(Annotated region listings)
---+---

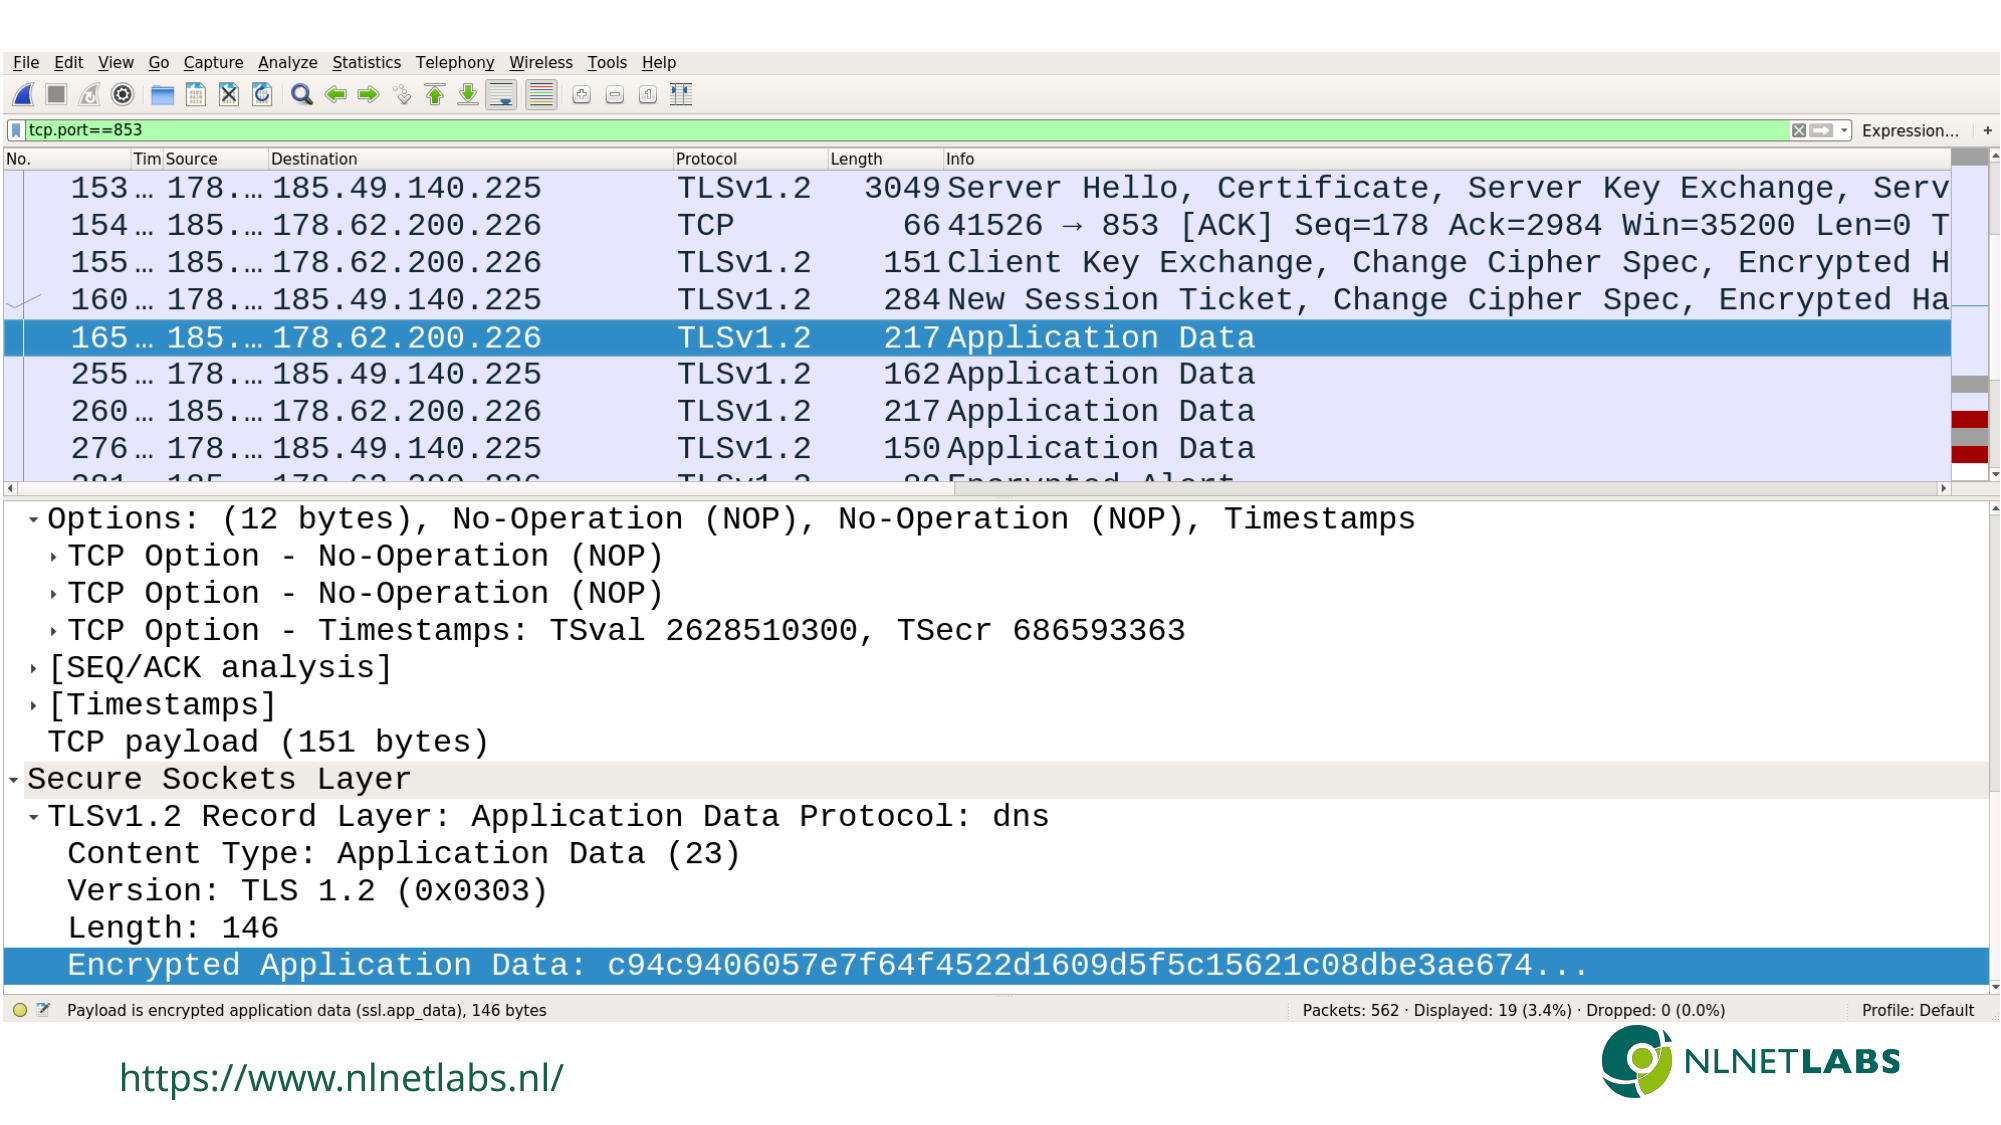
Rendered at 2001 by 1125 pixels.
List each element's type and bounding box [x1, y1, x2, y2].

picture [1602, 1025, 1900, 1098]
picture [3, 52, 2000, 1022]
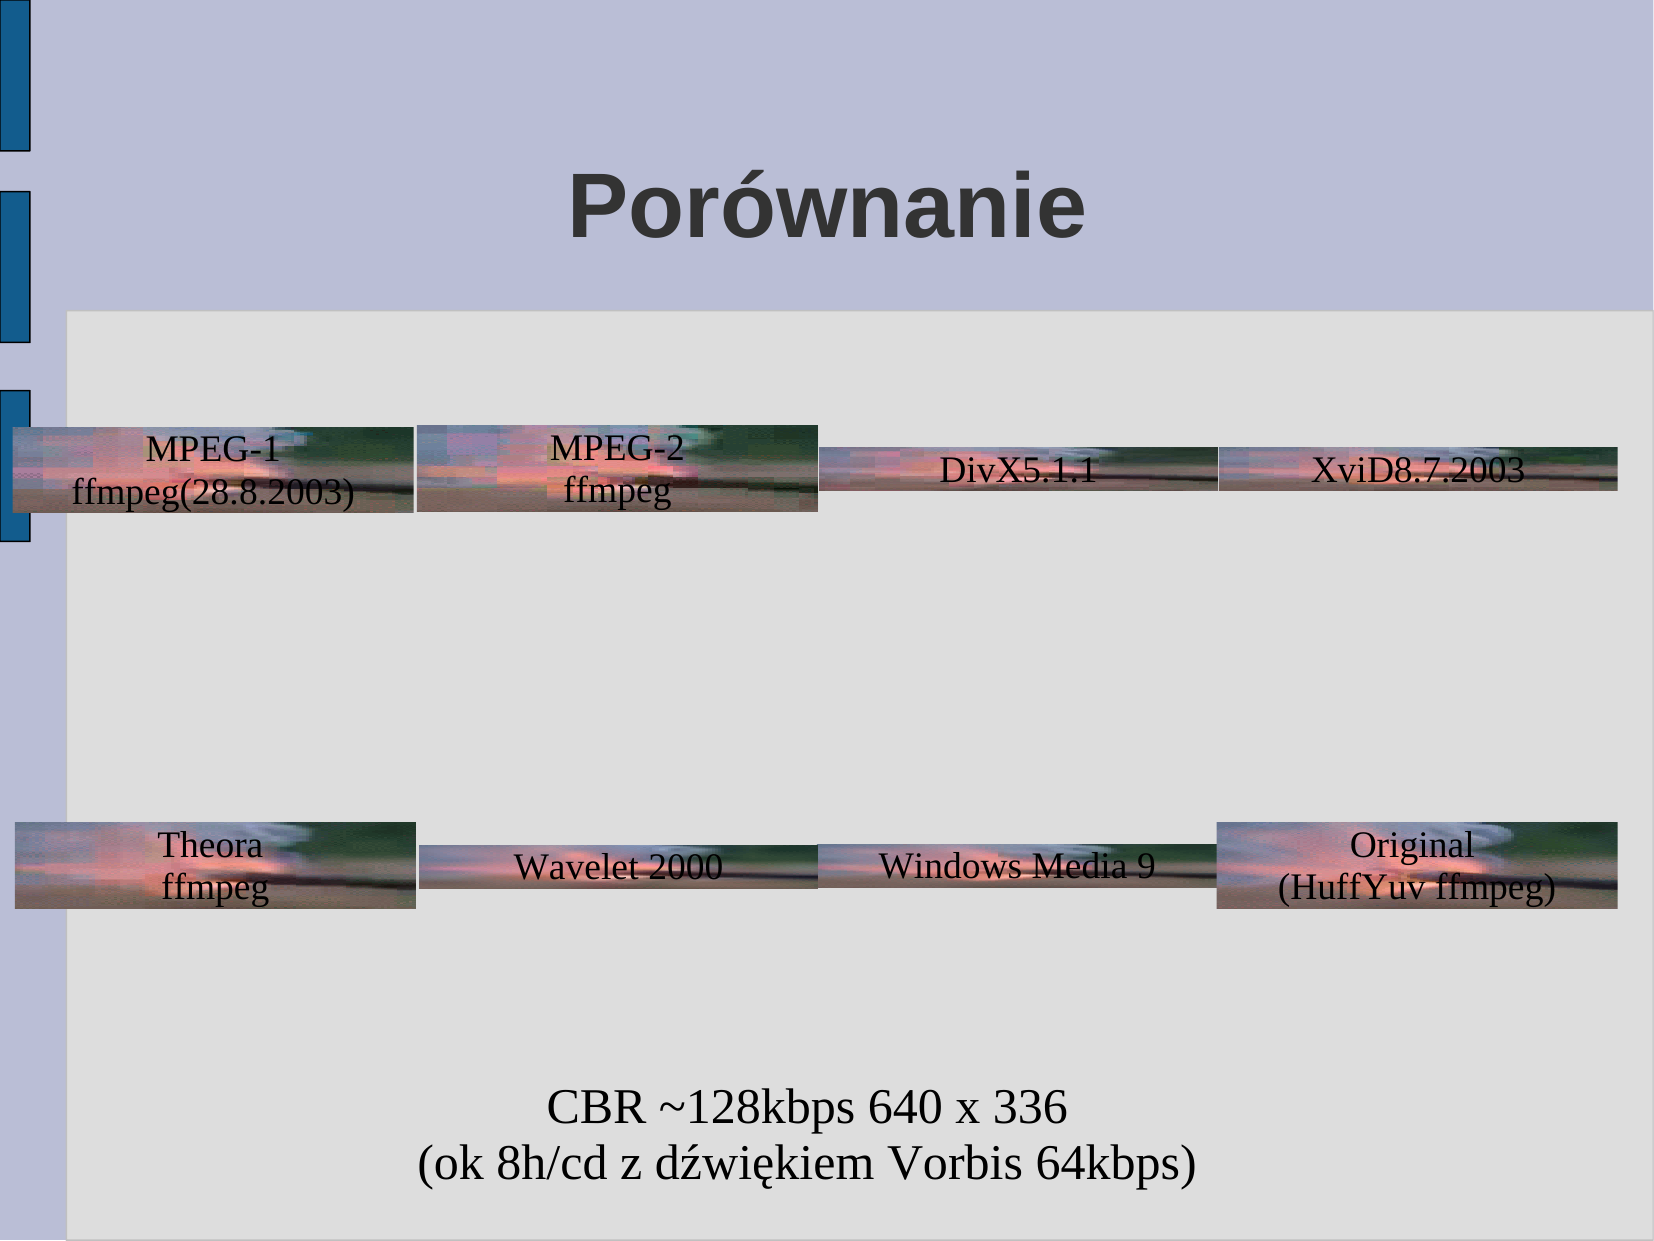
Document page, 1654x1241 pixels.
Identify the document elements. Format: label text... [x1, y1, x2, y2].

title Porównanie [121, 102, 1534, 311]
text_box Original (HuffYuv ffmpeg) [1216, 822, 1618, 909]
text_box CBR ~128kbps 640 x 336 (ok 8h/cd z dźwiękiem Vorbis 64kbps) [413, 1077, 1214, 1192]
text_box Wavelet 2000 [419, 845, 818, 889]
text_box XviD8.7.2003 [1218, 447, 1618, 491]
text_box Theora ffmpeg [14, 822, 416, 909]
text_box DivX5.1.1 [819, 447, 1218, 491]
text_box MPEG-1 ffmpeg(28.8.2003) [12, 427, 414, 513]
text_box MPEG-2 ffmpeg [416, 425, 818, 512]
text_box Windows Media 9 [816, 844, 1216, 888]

---+---

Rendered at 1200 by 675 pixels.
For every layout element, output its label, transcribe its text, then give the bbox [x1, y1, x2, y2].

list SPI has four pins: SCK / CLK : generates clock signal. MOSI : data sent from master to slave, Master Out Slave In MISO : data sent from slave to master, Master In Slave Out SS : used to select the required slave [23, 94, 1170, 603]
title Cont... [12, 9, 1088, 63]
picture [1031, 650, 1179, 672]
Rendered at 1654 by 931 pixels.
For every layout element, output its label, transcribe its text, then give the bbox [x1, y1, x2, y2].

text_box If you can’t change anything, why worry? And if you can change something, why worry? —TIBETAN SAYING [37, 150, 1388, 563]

---+---

TASK PROMPT: Copy out the lines of the first block word for word, from the line containing "Rendered at 2001 by 1125 pixels." through the line containing "picture [3, 52, 2000, 1022]", including both of those lines.

CORRECT RESULT:
Rendered at 2001 by 1125 pixels.
List each element's type and bounding box [x1, y1, x2, y2].

picture [1602, 1025, 1900, 1098]
picture [3, 52, 2000, 1022]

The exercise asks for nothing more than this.